Camille rolled her eyes. “That was your father’s idea, at the last minute.”

“Bonnie had driven from North Dakota to meet us, and just as we were going to leave, I had the idea of violence, of some signs of struggle. So I took a knife and slashed myself with it. I didn’t realize how much blood there would be.”

“Oh god,” Camille said, smiling, remembering the event. “It was horrible. Your father looked like he was going to bleed to death. Bonnie had to stop at a drugstore and get a first-aid kit. We spread newspaper all over the backseat so he wouldn’t bleed all over the upholstery. It was awful.”

“It worked though, didn’t it?” he said to his wife.

She laughed. “You always had a weakness for the grand gesture.”

Annie and Buster watched their parents, obviously in love, appreciating the magnificence of their own handiwork, and felt their power slipping away.

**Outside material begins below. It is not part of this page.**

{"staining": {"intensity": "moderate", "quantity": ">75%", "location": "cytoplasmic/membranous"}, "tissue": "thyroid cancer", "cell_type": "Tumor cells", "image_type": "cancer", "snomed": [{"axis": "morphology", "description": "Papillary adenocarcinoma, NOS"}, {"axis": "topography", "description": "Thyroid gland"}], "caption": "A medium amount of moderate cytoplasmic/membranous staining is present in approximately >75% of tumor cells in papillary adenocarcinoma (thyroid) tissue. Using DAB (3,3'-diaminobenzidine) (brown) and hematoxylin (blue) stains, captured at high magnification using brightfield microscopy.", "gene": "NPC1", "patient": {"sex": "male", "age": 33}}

“What about Mom’s paintings?” Annie asked. “What about that?”

Caleb’s face darkened and Camille looked away. “Yes, that was . . . that was well played on your part. After so many years of being the source of unrest, I guess I had forgotten what it felt like to be caught in the middle of the chaos. It was an altogether unpleasant experience. You two almost ruined us.”

“Good,” Annie said.

“Your mother first tried to tell me that it was a hoax, something the two of you had dreamed up. I wanted so badly to come to that opening, to see for myself, but I knew I had to stay focused. Instead, I went to her cabin when she was away and found more of those . . .” Caleb’s face had turned bone-white, flinching as if needles were being inserted under his fingernails, “more of those paintings.”